• **Job item**:
Retype exactly, and only, the lines from the one that contains "vfov_deg: 53.1" through the final line of the entries.

• **Available records**:
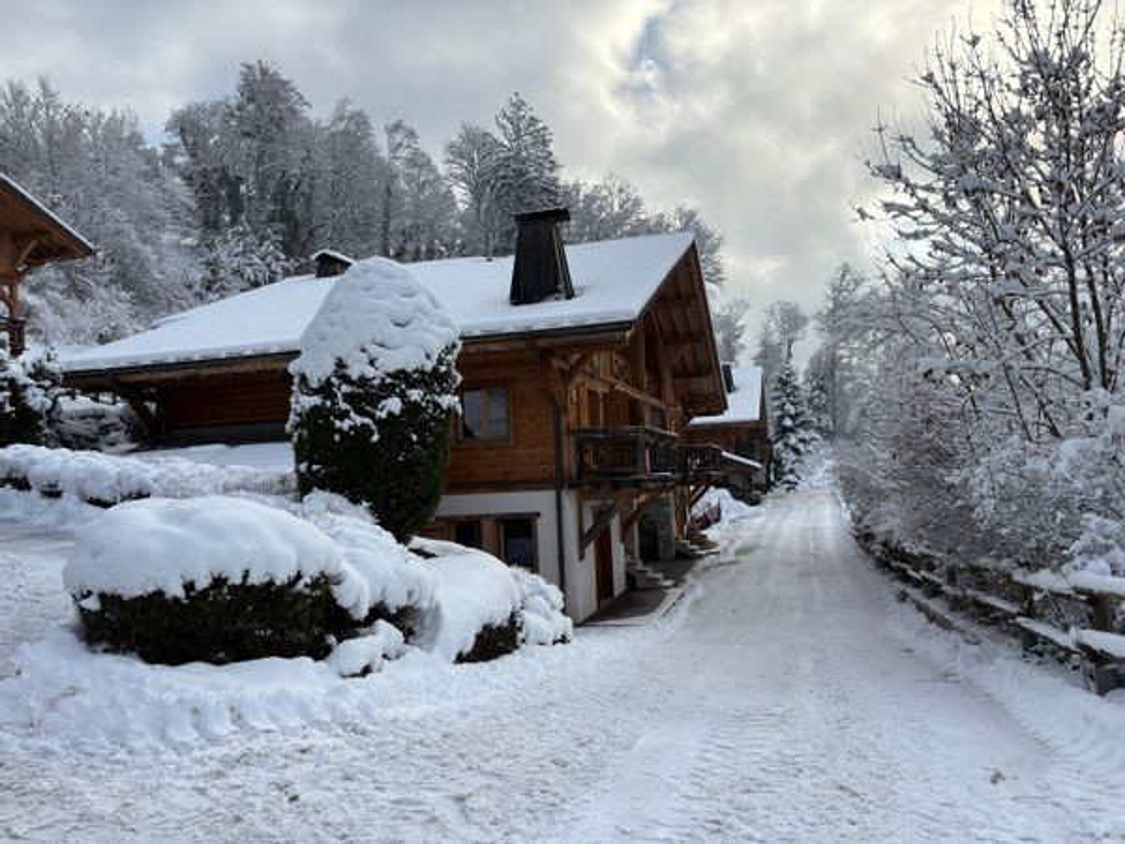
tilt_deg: +3.7
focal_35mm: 26
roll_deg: +3.1
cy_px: 422
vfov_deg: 53.1
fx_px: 845
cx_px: 562
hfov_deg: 67.3
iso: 50
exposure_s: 1/2865
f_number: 1.6
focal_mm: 5.96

• **Problem solution**:
vfov_deg: 53.1
fx_px: 845
cx_px: 562
hfov_deg: 67.3
iso: 50
exposure_s: 1/2865
f_number: 1.6
focal_mm: 5.96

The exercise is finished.